*** DATA EXTRACTS ***

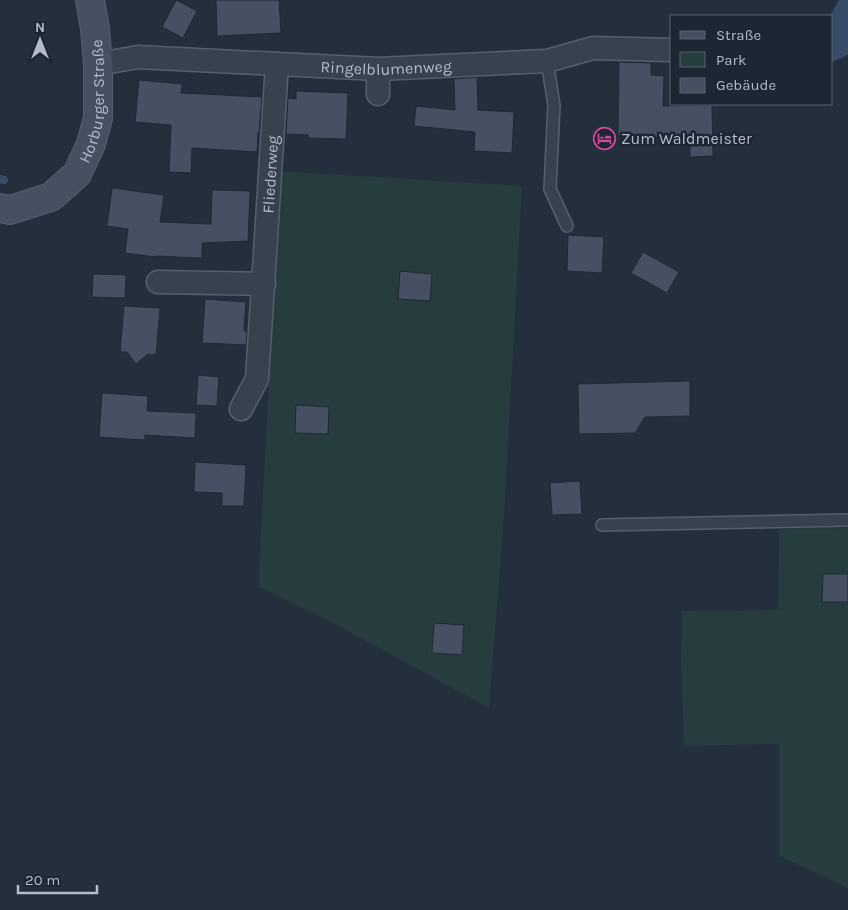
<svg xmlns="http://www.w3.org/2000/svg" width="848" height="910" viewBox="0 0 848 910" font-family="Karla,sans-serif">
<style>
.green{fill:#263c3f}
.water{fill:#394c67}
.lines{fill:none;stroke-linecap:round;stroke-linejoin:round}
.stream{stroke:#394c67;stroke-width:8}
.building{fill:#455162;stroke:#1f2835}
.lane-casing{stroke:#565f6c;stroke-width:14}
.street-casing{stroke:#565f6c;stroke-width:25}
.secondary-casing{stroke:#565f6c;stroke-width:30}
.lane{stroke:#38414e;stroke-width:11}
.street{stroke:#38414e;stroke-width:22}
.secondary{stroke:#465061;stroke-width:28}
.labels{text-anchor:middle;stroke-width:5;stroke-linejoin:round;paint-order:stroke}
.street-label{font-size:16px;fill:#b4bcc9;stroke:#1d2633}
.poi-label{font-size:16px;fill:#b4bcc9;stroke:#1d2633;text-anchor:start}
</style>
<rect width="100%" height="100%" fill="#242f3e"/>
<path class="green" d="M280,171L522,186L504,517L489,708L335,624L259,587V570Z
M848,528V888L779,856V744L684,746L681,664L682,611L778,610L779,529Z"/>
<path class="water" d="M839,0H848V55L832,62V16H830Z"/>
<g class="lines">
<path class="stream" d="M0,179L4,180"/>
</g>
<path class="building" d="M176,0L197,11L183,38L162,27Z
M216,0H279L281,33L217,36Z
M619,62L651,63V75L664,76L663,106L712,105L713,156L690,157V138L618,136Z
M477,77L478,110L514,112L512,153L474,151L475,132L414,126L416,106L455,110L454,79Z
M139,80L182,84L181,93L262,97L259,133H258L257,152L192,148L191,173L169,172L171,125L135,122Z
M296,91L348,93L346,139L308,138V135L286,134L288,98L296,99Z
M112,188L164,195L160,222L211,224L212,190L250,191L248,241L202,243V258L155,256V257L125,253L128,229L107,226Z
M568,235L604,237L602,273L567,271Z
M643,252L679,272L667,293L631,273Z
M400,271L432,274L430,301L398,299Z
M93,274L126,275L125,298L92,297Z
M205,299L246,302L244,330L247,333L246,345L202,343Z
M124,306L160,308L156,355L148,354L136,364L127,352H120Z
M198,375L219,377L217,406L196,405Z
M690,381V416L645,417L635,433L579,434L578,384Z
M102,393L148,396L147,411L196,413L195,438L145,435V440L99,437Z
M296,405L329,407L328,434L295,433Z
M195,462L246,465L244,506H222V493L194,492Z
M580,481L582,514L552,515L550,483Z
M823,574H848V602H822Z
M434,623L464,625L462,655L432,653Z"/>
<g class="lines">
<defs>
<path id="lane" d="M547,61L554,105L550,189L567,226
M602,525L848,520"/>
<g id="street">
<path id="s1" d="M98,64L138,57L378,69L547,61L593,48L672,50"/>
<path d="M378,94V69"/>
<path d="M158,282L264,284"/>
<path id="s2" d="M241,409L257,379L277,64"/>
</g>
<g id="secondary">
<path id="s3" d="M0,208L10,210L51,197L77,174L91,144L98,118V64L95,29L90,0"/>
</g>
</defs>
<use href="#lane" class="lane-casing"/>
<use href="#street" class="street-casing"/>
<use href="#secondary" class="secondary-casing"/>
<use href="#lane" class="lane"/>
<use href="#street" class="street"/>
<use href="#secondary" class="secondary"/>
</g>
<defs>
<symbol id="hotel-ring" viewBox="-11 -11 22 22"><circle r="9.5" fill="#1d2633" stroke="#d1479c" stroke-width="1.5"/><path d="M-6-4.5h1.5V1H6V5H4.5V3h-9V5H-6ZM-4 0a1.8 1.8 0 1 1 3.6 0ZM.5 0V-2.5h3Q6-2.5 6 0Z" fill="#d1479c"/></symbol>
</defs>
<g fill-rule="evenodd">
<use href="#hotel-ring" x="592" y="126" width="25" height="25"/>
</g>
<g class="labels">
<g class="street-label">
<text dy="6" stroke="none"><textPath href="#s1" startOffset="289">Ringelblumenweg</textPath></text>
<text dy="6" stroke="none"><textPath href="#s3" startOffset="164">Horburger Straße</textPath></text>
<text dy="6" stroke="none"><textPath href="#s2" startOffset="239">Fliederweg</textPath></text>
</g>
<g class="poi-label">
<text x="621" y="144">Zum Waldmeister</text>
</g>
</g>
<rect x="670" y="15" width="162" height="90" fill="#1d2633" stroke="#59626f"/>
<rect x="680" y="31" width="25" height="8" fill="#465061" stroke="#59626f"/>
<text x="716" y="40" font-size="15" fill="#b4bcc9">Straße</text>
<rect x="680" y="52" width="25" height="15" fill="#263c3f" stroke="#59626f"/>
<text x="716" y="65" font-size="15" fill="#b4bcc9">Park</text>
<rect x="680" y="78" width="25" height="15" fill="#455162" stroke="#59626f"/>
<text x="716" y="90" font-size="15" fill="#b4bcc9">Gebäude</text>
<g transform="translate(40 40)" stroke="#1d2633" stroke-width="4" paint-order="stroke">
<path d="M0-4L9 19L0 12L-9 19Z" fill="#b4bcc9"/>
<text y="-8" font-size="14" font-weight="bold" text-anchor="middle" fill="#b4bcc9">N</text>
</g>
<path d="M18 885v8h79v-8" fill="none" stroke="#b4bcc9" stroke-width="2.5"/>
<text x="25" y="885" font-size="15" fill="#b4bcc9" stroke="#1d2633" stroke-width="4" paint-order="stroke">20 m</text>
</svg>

***

→ WORK INSTRUCTIONS:
With the pictures omitted, print each line of the data above precisely as given.

→ OUTPUT OF THE EXERCISE:
<svg xmlns="http://www.w3.org/2000/svg" width="848" height="910" viewBox="0 0 848 910" font-family="Karla,sans-serif">
<style>
.green{fill:#263c3f}
.water{fill:#394c67}
.lines{fill:none;stroke-linecap:round;stroke-linejoin:round}
.stream{stroke:#394c67;stroke-width:8}
.building{fill:#455162;stroke:#1f2835}
.lane-casing{stroke:#565f6c;stroke-width:14}
.street-casing{stroke:#565f6c;stroke-width:25}
.secondary-casing{stroke:#565f6c;stroke-width:30}
.lane{stroke:#38414e;stroke-width:11}
.street{stroke:#38414e;stroke-width:22}
.secondary{stroke:#465061;stroke-width:28}
.labels{text-anchor:middle;stroke-width:5;stroke-linejoin:round;paint-order:stroke}
.street-label{font-size:16px;fill:#b4bcc9;stroke:#1d2633}
.poi-label{font-size:16px;fill:#b4bcc9;stroke:#1d2633;text-anchor:start}
</style>
<rect width="100%" height="100%" fill="#242f3e"/>
<path class="green" d="M280,171L522,186L504,517L489,708L335,624L259,587V570Z
M848,528V888L779,856V744L684,746L681,664L682,611L778,610L779,529Z"/>
<path class="water" d="M839,0H848V55L832,62V16H830Z"/>
<g class="lines">
<path class="stream" d="M0,179L4,180"/>
</g>
<path class="building" d="M176,0L197,11L183,38L162,27Z
M216,0H279L281,33L217,36Z
M619,62L651,63V75L664,76L663,106L712,105L713,156L690,157V138L618,136Z
M477,77L478,110L514,112L512,153L474,151L475,132L414,126L416,106L455,110L454,79Z
M139,80L182,84L181,93L262,97L259,133H258L257,152L192,148L191,173L169,172L171,125L135,122Z
M296,91L348,93L346,139L308,138V135L286,134L288,98L296,99Z
M112,188L164,195L160,222L211,224L212,190L250,191L248,241L202,243V258L155,256V257L125,253L128,229L107,226Z
M568,235L604,237L602,273L567,271Z
M643,252L679,272L667,293L631,273Z
M400,271L432,274L430,301L398,299Z
M93,274L126,275L125,298L92,297Z
M205,299L246,302L244,330L247,333L246,345L202,343Z
M124,306L160,308L156,355L148,354L136,364L127,352H120Z
M198,375L219,377L217,406L196,405Z
M690,381V416L645,417L635,433L579,434L578,384Z
M102,393L148,396L147,411L196,413L195,438L145,435V440L99,437Z
M296,405L329,407L328,434L295,433Z
M195,462L246,465L244,506H222V493L194,492Z
M580,481L582,514L552,515L550,483Z
M823,574H848V602H822Z
M434,623L464,625L462,655L432,653Z"/>
<g class="lines">
<defs>
<path id="lane" d="M547,61L554,105L550,189L567,226
M602,525L848,520"/>
<g id="street">
<path id="s1" d="M98,64L138,57L378,69L547,61L593,48L672,50"/>
<path d="M378,94V69"/>
<path d="M158,282L264,284"/>
<path id="s2" d="M241,409L257,379L277,64"/>
</g>
<g id="secondary">
<path id="s3" d="M0,208L10,210L51,197L77,174L91,144L98,118V64L95,29L90,0"/>
</g>
</defs>
<use href="#lane" class="lane-casing"/>
<use href="#street" class="street-casing"/>
<use href="#secondary" class="secondary-casing"/>
<use href="#lane" class="lane"/>
<use href="#street" class="street"/>
<use href="#secondary" class="secondary"/>
</g>
<defs>
<symbol id="hotel-ring" viewBox="-11 -11 22 22"><circle r="9.5" fill="#1d2633" stroke="#d1479c" stroke-width="1.5"/><path d="M-6-4.5h1.5V1H6V5H4.5V3h-9V5H-6ZM-4 0a1.8 1.8 0 1 1 3.6 0ZM.5 0V-2.5h3Q6-2.5 6 0Z" fill="#d1479c"/></symbol>
</defs>
<g fill-rule="evenodd">
<use href="#hotel-ring" x="592" y="126" width="25" height="25"/>
</g>
<g class="labels">
<g class="street-label">
<text dy="6" stroke="none"><textPath href="#s1" startOffset="289">Ringelblumenweg</textPath></text>
<text dy="6" stroke="none"><textPath href="#s3" startOffset="164">Horburger Straße</textPath></text>
<text dy="6" stroke="none"><textPath href="#s2" startOffset="239">Fliederweg</textPath></text>
</g>
<g class="poi-label">
<text x="621" y="144">Zum Waldmeister</text>
</g>
</g>
<rect x="670" y="15" width="162" height="90" fill="#1d2633" stroke="#59626f"/>
<rect x="680" y="31" width="25" height="8" fill="#465061" stroke="#59626f"/>
<text x="716" y="40" font-size="15" fill="#b4bcc9">Straße</text>
<rect x="680" y="52" width="25" height="15" fill="#263c3f" stroke="#59626f"/>
<text x="716" y="65" font-size="15" fill="#b4bcc9">Park</text>
<rect x="680" y="78" width="25" height="15" fill="#455162" stroke="#59626f"/>
<text x="716" y="90" font-size="15" fill="#b4bcc9">Gebäude</text>
<g transform="translate(40 40)" stroke="#1d2633" stroke-width="4" paint-order="stroke">
<path d="M0-4L9 19L0 12L-9 19Z" fill="#b4bcc9"/>
<text y="-8" font-size="14" font-weight="bold" text-anchor="middle" fill="#b4bcc9">N</text>
</g>
<path d="M18 885v8h79v-8" fill="none" stroke="#b4bcc9" stroke-width="2.5"/>
<text x="25" y="885" font-size="15" fill="#b4bcc9" stroke="#1d2633" stroke-width="4" paint-order="stroke">20 m</text>
</svg>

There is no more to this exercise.